Astronomers & cosmologists are not really sure, but they have their own fascinating theories. They believe it may be a very rare type of supernova, known as a magnetar. But one so bright and powerful that it takes the energy beyond the limits of physics, or in other words, the most powerful supernova or brightest galactic ball ever seen as of today.
This object is so bright that astronomers are having a really hard time trying to find out a way to explain it. “If it actually is a magnetar, it's as if nature took entirety everything we identify or know about magnetars and changed it up to 11,” said Krzysztof Stanek, professor of astronomy at Ohio State University and the team's member, comedically telling it is off the maps on a scale of 1 to 10.
The object was first discovered by ASAS-SN or “assassin” (All Sky Automated Survey of Supernovae), which is a small setup of telescopes used to find bright things in the cosmos. Though this object is tremendously bright, it still can’t be detected by the naked eye as it is 3.8 billion light-years away.

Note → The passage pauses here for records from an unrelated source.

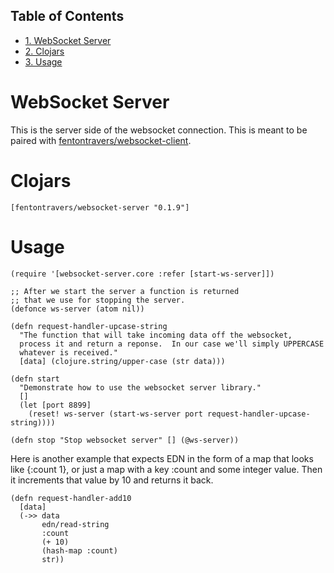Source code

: <div id="table-of-contents">
<h2>Table of Contents</h2>
<div id="text-table-of-contents">
<ul>
<li><a href="#sec-1">1. WebSocket Server</a></li>
<li><a href="#sec-2">2. Clojars</a></li>
<li><a href="#sec-3">3. Usage</a></li>
</ul>
</div>
</div>

# WebSocket Server<a id="sec-1" name="sec-1"></a>

This is the server side of the websocket connection.  This is meant to
be paired with [fentontravers/websocket-client](https://github.com/ftravers/websocket-client).

# Clojars<a id="sec-2" name="sec-2"></a>

    [fentontravers/websocket-server "0.1.9"]

# Usage<a id="sec-3" name="sec-3"></a>

    (require '[websocket-server.core :refer [start-ws-server]])
    
    ;; After we start the server a function is returned
    ;; that we use for stopping the server.
    (defonce ws-server (atom nil))
    
    (defn request-handler-upcase-string
      "The function that will take incoming data off the websocket,
      process it and return a reponse.  In our case we'll simply UPPERCASE
      whatever is received."
      [data] (clojure.string/upper-case (str data)))
    
    (defn start
      "Demonstrate how to use the websocket server library."
      []
      (let [port 8899]
        (reset! ws-server (start-ws-server port request-handler-upcase-string))))
    
    (defn stop "Stop websocket server" [] (@ws-server))

Here is another example that expects EDN in the form of a map that
looks like {:count 1}, or just a map with a key :count and some
integer value.  Then it increments that value by 10 and returns it
back. 

    (defn request-handler-add10 
      [data]
      (->> data
           edn/read-string
           :count
           (+ 10)
           (hash-map :count)
           str))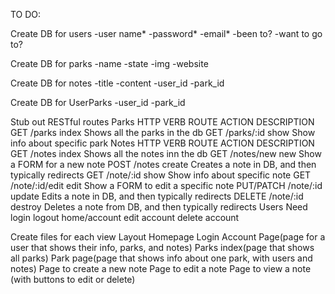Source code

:TO DO:


Create DB for users
  -user name*
  -password*
  -email*
  -been to?
  -want to go to?

Create DB for parks
  -name
  -state
  -img
  -website

Create DB for notes
  -title
  -content
  -user_id
  -park_id

Create DB for UserParks
  -user_id
  -park_id

Stub out RESTful routes
  Parks
    HTTP VERB          ROUTE            ACTION             DESCRIPTION              
    GET             /parks              index       Shows all the parks in the db
    GET             /parks/:id          show        Show info about specific park
  Notes
    HTTP VERB          ROUTE             ACTION             DESCRIPTION              
    GET             /notes               index       Shows all the notes inn the db
    GET             /notes/new           new         Show a FORM for a new note
    POST            /notes               create      Creates a note in DB, and then typically redirects
    GET             /note/:id            show        Show info about specific note
    GET             /note/:id/edit       edit        Show a FORM to edit a specific note
    PUT/PATCH       /note/:id            update      Edits a note in DB, and then typically redirects
    DELETE          /note/:id            destroy     Deletes a note from DB, and then typically redirects
  Users
    Need login
          logout
          home/account
          edit account
          delete account



Create files for each view
    Layout
    Homepage
    Login
    Account Page(page for a user that shows their info, parks, and notes)
    Parks index(page that shows all parks)
    Park page(page that shows info about one park, with users and notes)
    Page to create a new note
    Page to edit a note
    Page to view a note (with buttons to edit or delete)
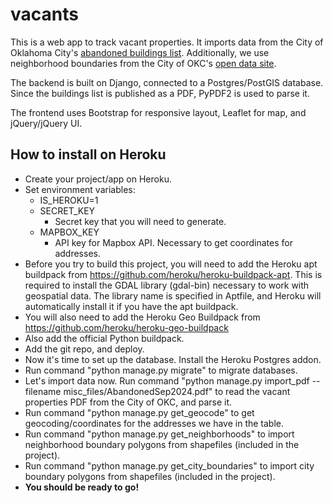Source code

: # vacants

This is a web app to track vacant properties. It imports data from the City of Oklahoma City's [abandoned buildings list](https://www.okc.gov/departments/development-services/code-enforcement/abandoned-buildings). Additionally, we use neighborhood boundaries from the City of OKC's [open data site](https://data.okc.gov/).

The backend is built on Django, connected to a Postgres/PostGIS database. Since the buildings list is published as a PDF, PyPDF2 is used to parse it.

The frontend uses Bootstrap for responsive layout, Leaflet for map, and jQuery/jQuery UI.

## How to install on Heroku

* Create your project/app on Heroku.
* Set environment variables:
    * IS_HEROKU=1
    * SECRET_KEY
        * Secret key that you will need to generate.
    * MAPBOX_KEY
        * API key for Mapbox API. Necessary to get coordinates for addresses.
* Before you try to build this project, you will need to add the Heroku apt buildpack from https://github.com/heroku/heroku-buildpack-apt. This is required to install the GDAL library (gdal-bin) necessary to work with geospatial data. The library name is specified in Aptfile, and Heroku will automatically install it if you have the apt buildpack.
* You will also need to add the Heroku Geo Buildpack from https://github.com/heroku/heroku-geo-buildpack
* Also add the official Python buildpack.
* Add the git repo, and deploy.
* Now it's time to set up the database. Install the Heroku Postgres addon.
* Run command "python manage.py migrate" to migrate databases.
* Let's import data now. Run command "python manage.py import_pdf --filename misc_files/AbandonedSep2024.pdf" to read the vacant properties PDF from the City of OKC, and parse it.
* Run command "python manage.py get_geocode" to get geocoding/coordinates for the addresses we have in the table.
* Run command "python manage.py get_neighborhoods" to import neighborhood boundary polygons from shapefiles (included in the project).
* Run command "python manage.py get_city_boundaries" to import city boundary polygons from shapefiles (included in the project).
* **You should be ready to go!**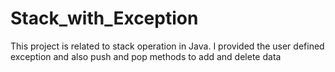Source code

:# Stack_with_Exception
This project is related to stack operation in Java. I provided the user defined exception and also push and pop methods to add and delete data 
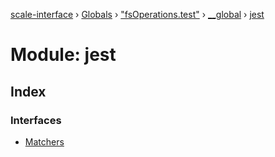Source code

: [scale-interface](../README.md) › [Globals](../globals.md) › ["fsOperations.test"](_fsoperations_test_.md) › [__global](_fsoperations_test_.__global.md) › [jest](_fsoperations_test_.__global.jest.md)

# Module: jest

## Index

### Interfaces

* [Matchers](../interfaces/_fsoperations_test_.__global.jest.matchers.md)
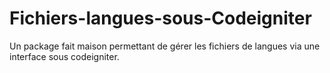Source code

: # Fichiers-langues-sous-Codeigniter
Un package fait maison permettant de gérer les fichiers de langues via une interface sous codeigniter.
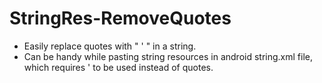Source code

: # StringRes-RemoveQuotes

- Easily replace quotes with " \' " in a string.
- Can be handy while pasting string resources in android string.xml file, which requires \' to be used instead of quotes.
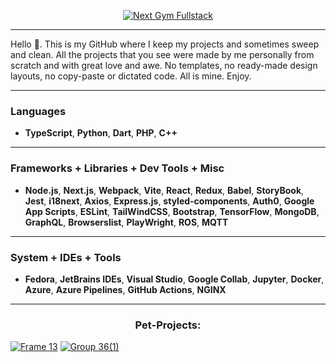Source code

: 
<p align="center">
 <a href="https://www.linkedin.com/in/ivan-kostin-limarkdl/">
          <img src="https://github.com/limarkdl/limarkdl/assets/116545670/215ea2ef-f55a-4173-bc98-15a02a6a5dde" alt="Next Gym Fullstack">
        </a>
</p>



---
Hello 🤝. This is my GitHub where I keep my projects and sometimes sweep and clean. All the projects that you see were made by me personally from scratch and with great love and awe. No templates, no ready-made design layouts, no copy-paste or dictated code. All is mine. Enjoy.

---


### Languages

- **TypeScript**, **Python**, **Dart**, **PHP**, **C++**
---

### Frameworks + Libraries + Dev Tools + Misc

- **Node.js**, **Next.js**, **Webpack**, **Vite**, **React**, **Redux**, **Babel**, **StoryBook**, **Jest**, **i18next**, **Axios**, **Express.js**, **styled-components**, **Auth0**, **Google App Scripts**, **ESLint**, **TailWindCSS**, **Bootstrap**, **TensorFlow**, **MongoDB**, **GraphQL**, **Browserslist**, **PlayWright**, **ROS**, **MQTT**
---

### System + IDEs + Tools

- **Fedora**, **JetBrains IDEs**, **Visual Studio**, **Google Collab**, **Jupyter**, **Docker**, **Azure**, **Azure Pipelines**, **GitHub Actions**, **NGINX**

---

<h3 align="center">Pet-Projects:</h3>


[![Frame 13](https://github.com/limarkdl/limarkdl/assets/116545670/7b879a6e-f57c-4b1a-bd81-ca1ee88c6389)](https://github.com/limarkdl/next-gym-fullstack)
[![Group 36(1)](https://github.com/limarkdl/limarkdl/assets/116545670/c89df925-f85d-4f7c-99cd-421e1def5c3e)](https://github.com/limarkdl/tmdb-flutter-movie-app)


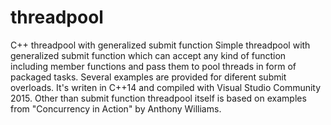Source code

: # threadpool
C++ threadpool with generalized submit function 
Simple threadpool with generalized submit function which can accept any kind of function including member functions
and pass them to pool threads in form of packaged tasks.
Several examples are provided for diferent submit overloads. It's writen in C++14 and compiled with Visual Studio Community 2015.
Other than submit function threadpool itself is based on examples from "Concurrency in Action" by Anthony Williams. 

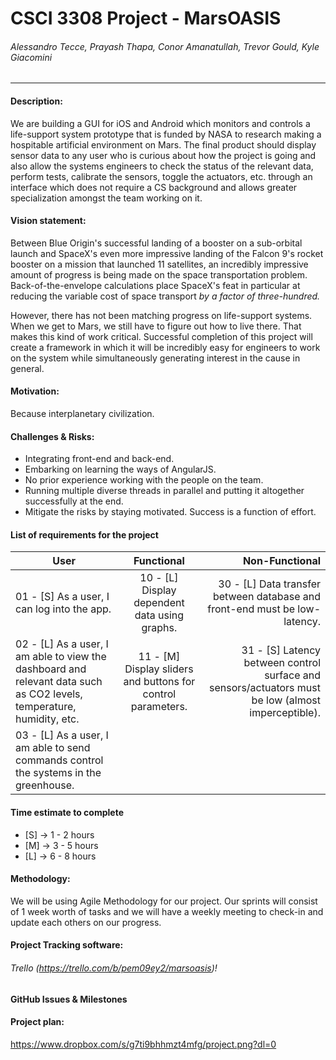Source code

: # CSCI 3308 Project - MarsOASIS
###### Alessandro Tecce, Prayash Thapa, Conor Amanatullah, Trevor Gould, Kyle Giacomini
___

#### Description:
We are building a GUI for iOS and Android which monitors and controls a life-support system prototype that is funded by NASA to research making a hospitable artificial environment on Mars. The final product should display sensor data to any user who is curious about how the project is going and also allow the systems engineers to check the status of the relevant data, perform tests, calibrate the sensors, toggle the actuators, etc. through an interface which does not require a CS background and allows greater specialization amongst the team working on it.

#### Vision statement:
Between Blue Origin's successful landing of a booster on a sub-orbital launch and SpaceX's even more impressive landing of the Falcon 9's rocket booster on a mission that launched 11 satellites, an incredibly impressive amount of progress is being made on the space transportation problem. Back-of-the-envelope calculations place SpaceX's feat in particular at reducing the variable cost of space transport _by a factor of three-hundred._

However, there has not been matching progress on life-support systems. When we get to Mars, we still have to figure out how to live there. That makes this kind of work critical. Successful completion of this project will create a framework in which it will be incredibly easy for engineers to work on the system while simultaneously generating interest in the cause in general.

#### Motivation:
Because interplanetary civilization.

#### Challenges & Risks:
- Integrating front-end and back-end.
- Embarking on learning the ways of AngularJS.
- No prior experience working with the people on the team.
- Running multiple diverse threads in parallel and putting it altogether successfully at the end.
- Mitigate the risks by staying motivated. Success is a function of effort.

#### List of requirements for the project
| User          | Functional    | Non-Functional  |
| ------------- |:-------------:| ---------------:|
| 01 - [S] As a user, I can log into the app.      | 10 - [L] Display dependent data using graphs.  | 30 - [L] Data transfer between database and front-end must be low-latency. |
| 02 - [L] As a user, I am able to view the dashboard and relevant data such as CO2 levels, temperature, humidity, etc.      | 11 - [M] Display sliders and buttons for control parameters.       |   31 - [S] Latency between control surface and sensors/actuators must be low (almost imperceptible). |
| 03 - [L] As a user, I am able to send commands control the systems in the greenhouse.  |     |    |

#### Time estimate to complete
- [S] -> 1 - 2 hours
- [M] -> 3 - 5 hours
- [L] -> 6 - 8 hours

#### Methodology:
We will be using Agile Methodology for our project. Our sprints will consist of 1 week worth of tasks and we will have a weekly meeting to check-in and update each others on our progress.

#### Project Tracking software: 
###### Trello (https://trello.com/b/pem09ey2/marsoasis)!

#### GitHub Issues & Milestones

#### Project plan:
https://www.dropbox.com/s/g7ti9bhhmzt4mfg/project.png?dl=0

ASAS-SN (All Sky Automated Survey of Supernovae), in 2014 it started the job and has found almost 250 supernovae, though this discovery, ASASSN-15lh, this is mind-boggling because of its sheer magnitude. It is two hundred (200) times more powerful than the regular supernova, five hundred and seventy (570) billion times luminous than the sun, and twenty (20) times brighter than all the stars in the Milky Way Galaxy (MWG) combined.
Krzysztof Stanek said, “We have to question, how that is even possible? I consumes a lot of energy to shine that bright, and that energy has to come from someplace.”
Todd Thompson, professor of astrophysics at Ohio State, has one possible explanation. The supernova could have created a very unusual type of star known as a millisecond magnetar, a rapidly spinning and very thick star with a strange and strong magnetic field.
This is how strange magnetars are: to shine as bright as it does now, this magnetar would have to spin at any rate 1,000 times a second (approx.), and change all of that rotating energy to light with nearly much 100 percent efficiency, making it the greatest thrilling example of a magnetar that is actually possible.
“Will we ever see something more luminous and brighter than this? If it actually is a magnetar, then the answer is ultimately no.” said, Todd Thompson.
In the coming months, the Hubble Space Telescope will try to answer this mystery by giving the team of astrophysicists’ time to see the host galaxy surrounding this mysterious object. The team of astrophysicists may find that this bright object exists in the very center of a large galaxy, which means the object is not a magnetar at all. And the gas surrounding it actually signs of a supermassive black hole.
Research co-author Christopher Kochanek, professor of astronomy at Ohio State said, if that is the case, then the luminous light could be illuminated and explained by a new type of event. It would be something new and something that we haven’t seen before at the center of a galaxy.
If it is a magnetar, a supermassive black hole, or something else completely, the results are possibly going to lead to new knowledge of how objects form in the cosmos.
This research was funded mostly by National Science Foundation.
Updated version of the previous article.
This research was funded mostly by National Science Foundation.